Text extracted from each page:
★ ★ ★ ★ ★ ★ ★
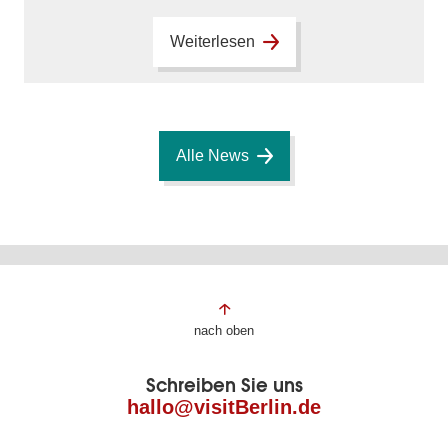
Weiterlesen
Alle News
Fußbereich
nach oben
der
Schreiben Sie uns
Seite
hallo@visitBerlin.de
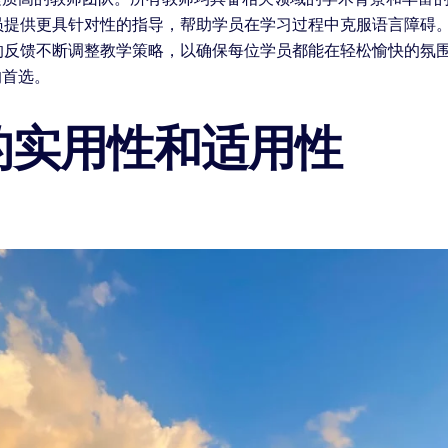
员提供更具针对性的指导，帮助学员在学习过程中克服语言障碍。
的反馈不断调整教学策略，以确保每位学员都能在轻松愉快的氛
的首选。
的实用性和适用性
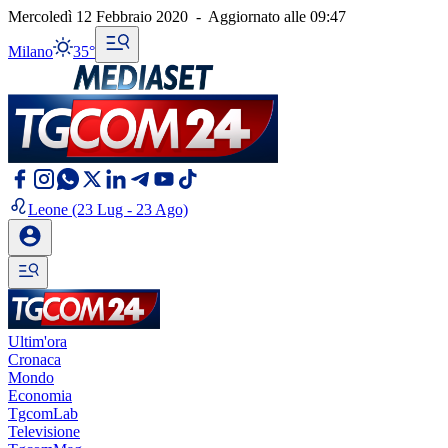
Mercoledì 12 Febbraio 2020
-
Aggiornato alle
09:47
Milano
35°
Leone
(23 Lug - 23 Ago)
Ultim'ora
Cronaca
Mondo
Economia
TgcomLab
Televisione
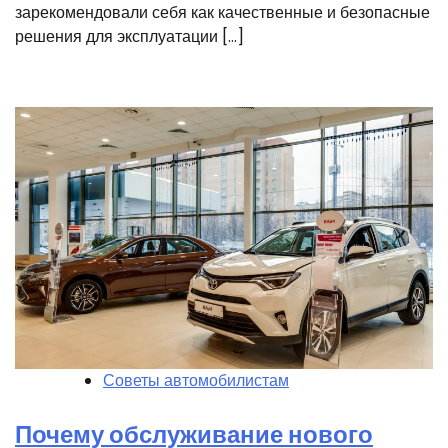
зарекомендовали себя как качественные и безопасные
решения для эксплуатации […]
Советы автомобилистам
Почему обслуживание нового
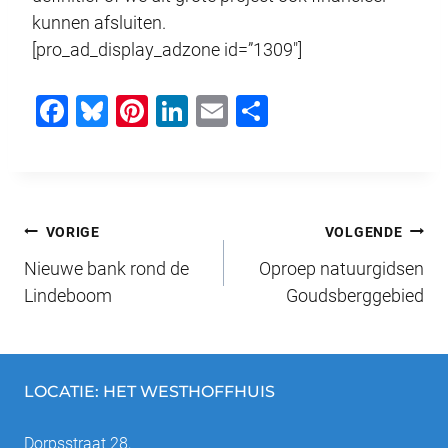
kunnen afsluiten.
[pro_ad_display_adzone id=”1309″]
F
Bl
Pi
Li
E
D
a
u
nt
n
m
el
c
e
er
k
ail
e
e
sk
e
e
n
Bericht
b
y
st
dI
VORIGE
VOLGENDE
o
n
Nieuwe bank rond de
Oproep natuurgidsen
navigatie
o
Lindeboom
Goudsberggebied
k
LOCATIE: HET WESTHOFFHUIS
Dorpsstraat 28,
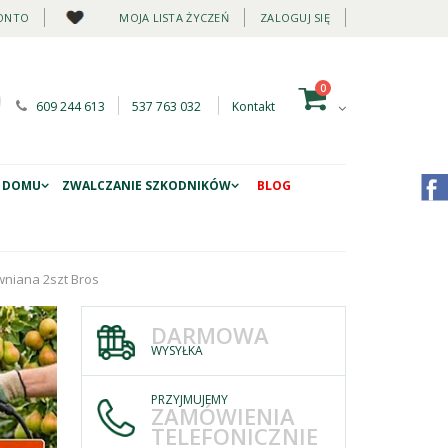
ONTO
MOJA LISTA ŻYCZEŃ
ZALOGUJ SIĘ
0
609 244 613
537 763 032
Kontakt
 DOMU
ZWALCZANIE SZKODNIKÓW
BLOG
niana 2szt Bros
DARMOWA
WYSYŁKA
PRZYJMUJEMY
ZAMÓWIENIA
TELEFONICZNIE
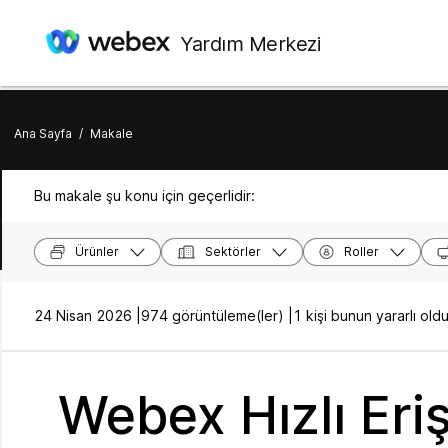
Yardım Merkezi
Ana Sayfa
/
Makale
Bu makale şu konu için geçerlidir:
Ürünler
Sektörler
Roller
24 Nisan 2026 |
974 görüntüleme(ler) |
1 kişi bunun yararlı o
Webex Hızlı Eriş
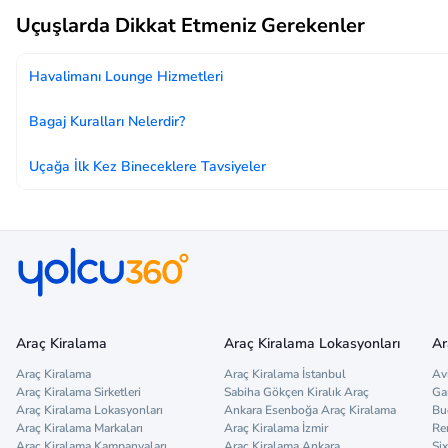
Uçuşlarda Dikkat Etmeniz Gerekenler
Havalimanı Lounge Hizmetleri
Bagaj Kuralları Nelerdir?
Uçağa İlk Kez Bineceklere Tavsiyeler
Araç Kiralama
Araç Kiralama Lokasyonları
Ar
Araç Kiralama
Araç Kiralama İstanbul
Av
Araç Kiralama Sirketleri
Sabiha Gökçen Kiralık Araç
Ga
Araç Kiralama Lokasyonları
Ankara Esenboğa Araç Kiralama
Bu
Araç Kiralama Markaları
Araç Kiralama İzmir
Re
Araç Kiralama Kampanyaları
Araç Kiralama Ankara
Six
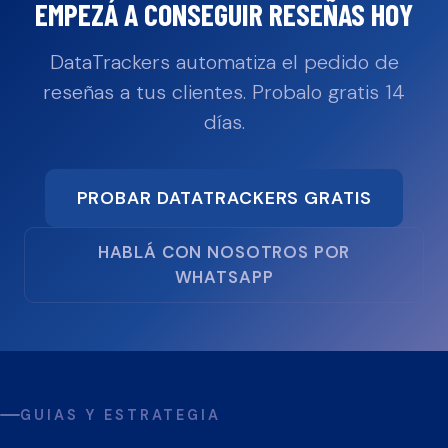
EMPEZÁ A CONSEGUIR RESEÑAS HOY
DataTrackers automatiza el pedido de
reseñas a tus clientes. Probalo gratis 14
días.
PROBAR DATATRACKERS GRATIS
HABLÁ CON NOSOTROS POR
WHATSAPP
GUIAS Y ESTRATEGIA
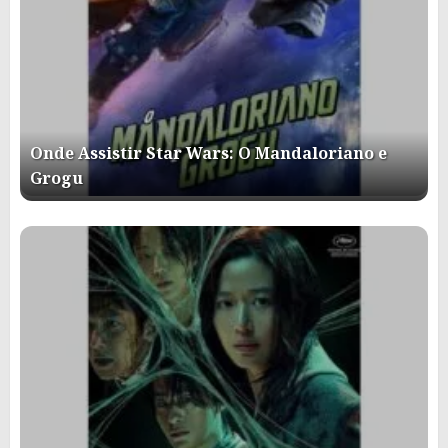
Onde Assistir Star Wars: O Mandaloriano e
Grogu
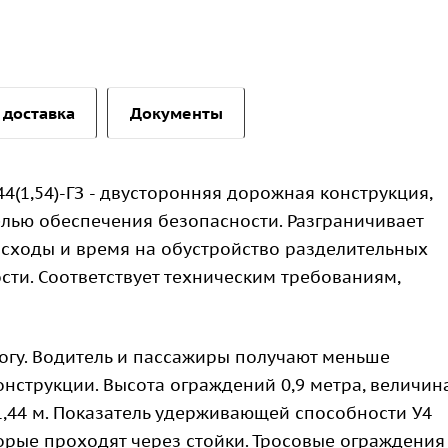
 доставка
Документы
44(1,54)-ГЗ - двусторонняя дорожная конструкция,
елью обеспечения безопасности. Разграничивает
асходы и время на обустройство разделительных
ти. Соответствует техническим требованиям,
огу. Водитель и пассажиры получают меньше
нструкции. Высота ограждений 0,9 метра, величин
1,44 м. Показатель удерживающей способности У4
оторые проходят через стойки. Тросовые ограждения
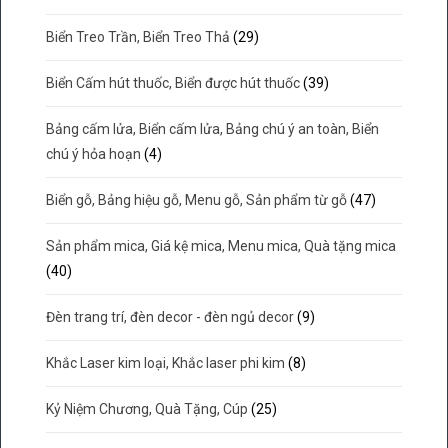
Biển Treo Trần, Biển Treo Thả
(29)
Biển Cấm hút thuốc, Biển được hút thuốc
(39)
Bảng cấm lửa, Biển cấm lửa, Bảng chú ý an toàn, Biển
chú ý hỏa hoạn
(4)
Biển gỗ, Bảng hiệu gỗ, Menu gỗ, Sản phẩm từ gỗ
(47)
Sản phẩm mica, Giá kệ mica, Menu mica, Quà tặng mica
(40)
Đèn trang trí, đèn decor - đèn ngủ decor
(9)
Khắc Laser kim loại, Khắc laser phi kim
(8)
Kỷ Niệm Chương, Quà Tặng, Cúp
(25)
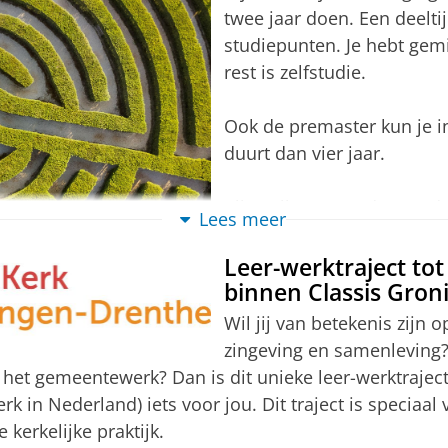
Voor aanvang van de ople
 willen werken. In de pubertijd is de identiteitsvorm
twee jaar doen. Een deelti
en te bespreken.
eze - toch vaak ook kwetsbare levensfase - zeker baat 
studiepunten. Je hebt gem
niversiteit
eer ze te maken hebben gekregen met moeilijke gebeu
Via een pre-master
ngen
collegegeld, maar een
vergoeding
op basis van het aan
rest is zelfstudie.
Extra informatie:
Premaster van 60 ECTS
Ook de premaster kun je in
duurt dan vier jaar.
niversiteit
Via een pre-master
Alle colleges worden op de
ngen
Lees meer
maar één dag in de week c
Extra informatie:
Leer-werktraject tot
Premaster van 60 ECTS
binnen Classis Gron
Opbouw deeltijdople
Wil jij van betekenis zijn o
niversiteit
Via een pre-master
zingeving en samenleving?
ngen
 het gemeentewerk? Dan is dit unieke leer-werktrajec
Extra informatie:
r, blok 1)
k in Nederland) iets voor jou. Dit traject is speciaal
Premaster van 60 ECTS
n methoden (1e semester, blok 1)
kerkelijke praktijk.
★ ★ ★ ★ ★ ★ ★
Please update the listing above so that every "Extra informatie" becomes "Meer informatie", with all other text unchanged. Omit the pictures from your answer.

• [Result of the exercise]
Weiterlesen
Alle News
Fußbereich
nach oben
der
Schreiben Sie uns
Seite
hallo@visitBerlin.de
员提供更具针对性的指导，帮助学员在学习过程中克服语言障碍。
的反馈不断调整教学策略，以确保每位学员都能在轻松愉快的氛
的首选。
的实用性和适用性
Mercoledì 12 Febbraio 2020
-
Aggiornato alle
09:47
Milano
35°
Leone
(23 Lug - 23 Ago)
Ultim'ora
Cronaca
Mondo
Economia
TgcomLab
Televisione
зарекомендовали себя как качественные и безопасные
решения для эксплуатации […]
Советы автомобилистам
Почему обслуживание нового
kunnen afsluiten.
[pro_ad_display_adzone id=”1309″]
F
Bl
Pi
Li
E
D
a
u
nt
n
m
el
c
e
er
k
ail
e
e
sk
e
e
n
Bericht
b
y
st
dI
VORIGE
VOLGENDE
o
n
Nieuwe bank rond de
Oproep natuurgidsen
navigatie
o
Lindeboom
Goudsberggebied
k
LOCATIE: HET WESTHOFFHUIS
Dorpsstraat 28,
ONTO
MOJA LISTA ŻYCZEŃ
ZALOGUJ SIĘ
0
609 244 613
537 763 032
Kontakt
 DOMU
ZWALCZANIE SZKODNIKÓW
BLOG
niana 2szt Bros
DARMOWA
WYSYŁKA
PRZYJMUJEMY
ZAMÓWIENIA
TELEFONICZNIE
Yardım Merkezi
Ana Sayfa
/
Makale
Bu makale şu konu için geçerlidir:
Ürünler
Sektörler
Roller
24 Nisan 2026 |
974 görüntüleme(ler) |
1 kişi bunun yararlı o
Webex Hızlı Eriş
Uçuşlarda Dikkat Etmeniz Gerekenler
Havalimanı Lounge Hizmetleri
Bagaj Kuralları Nelerdir?
Uçağa İlk Kez Bineceklere Tavsiyeler
Araç Kiralama
Araç Kiralama Lokasyonları
Ar
Araç Kiralama
Araç Kiralama İstanbul
Av
Araç Kiralama Sirketleri
Sabiha Gökçen Kiralık Araç
Ga
Araç Kiralama Lokasyonları
Ankara Esenboğa Araç Kiralama
Bu
Araç Kiralama Markaları
Araç Kiralama İzmir
Re
Araç Kiralama Kampanyaları
Araç Kiralama Ankara
Six
EMPEZÁ A CONSEGUIR RESEÑAS HOY
DataTrackers automatiza el pedido de
reseñas a tus clientes. Probalo gratis 14
días.
PROBAR DATATRACKERS GRATIS
HABLÁ CON NOSOTROS POR
WHATSAPP
GUIAS Y ESTRATEGIA
Onde Assistir Star Wars: O Mandaloriano e
Grogu
 доставка
Документы
44(1,54)-ГЗ - двусторонняя дорожная конструкция,
елью обеспечения безопасности. Разграничивает
асходы и время на обустройство разделительных
ти. Соответствует техническим требованиям,
огу. Водитель и пассажиры получают меньше
нструкции. Высота ограждений 0,9 метра, величин
1,44 м. Показатель удерживающей способности У4
оторые проходят через стойки. Тросовые ограждения
Biển Treo Trần, Biển Treo Thả
(29)
Biển Cấm hút thuốc, Biển được hút thuốc
(39)
Bảng cấm lửa, Biển cấm lửa, Bảng chú ý an toàn, Biển
chú ý hỏa hoạn
(4)
Biển gỗ, Bảng hiệu gỗ, Menu gỗ, Sản phẩm từ gỗ
(47)
Sản phẩm mica, Giá kệ mica, Menu mica, Quà tặng mica
(40)
Đèn trang trí, đèn decor - đèn ngủ decor
(9)
Khắc Laser kim loại, Khắc laser phi kim
(8)
Kỷ Niệm Chương, Quà Tặng, Cúp
(25)
Voor aanvang van de ople
 willen werken. In de pubertijd is de identiteitsvorm
twee jaar doen. Een deelti
en te bespreken.
eze - toch vaak ook kwetsbare levensfase - zeker baat 
studiepunten. Je hebt gem
niversiteit
eer ze te maken hebben gekregen met moeilijke gebeu
Via een pre-master
ngen
collegegeld, maar een
vergoeding
op basis van het aan
rest is zelfstudie.
Meer informatie:
Premaster van 60 ECTS
Ook de premaster kun je in
duurt dan vier jaar.
niversiteit
Via een pre-master
Alle colleges worden op de
ngen
Lees meer
maar één dag in de week c
Meer informatie:
Leer-werktraject tot
Premaster van 60 ECTS
binnen Classis Gron
Opbouw deeltijdople
Wil jij van betekenis zijn o
niversiteit
Via een pre-master
zingeving en samenleving?
ngen
 het gemeentewerk? Dan is dit unieke leer-werktrajec
Meer informatie:
r, blok 1)
k in Nederland) iets voor jou. Dit traject is speciaal
Premaster van 60 ECTS
n methoden (1e semester, blok 1)
kerkelijke praktijk.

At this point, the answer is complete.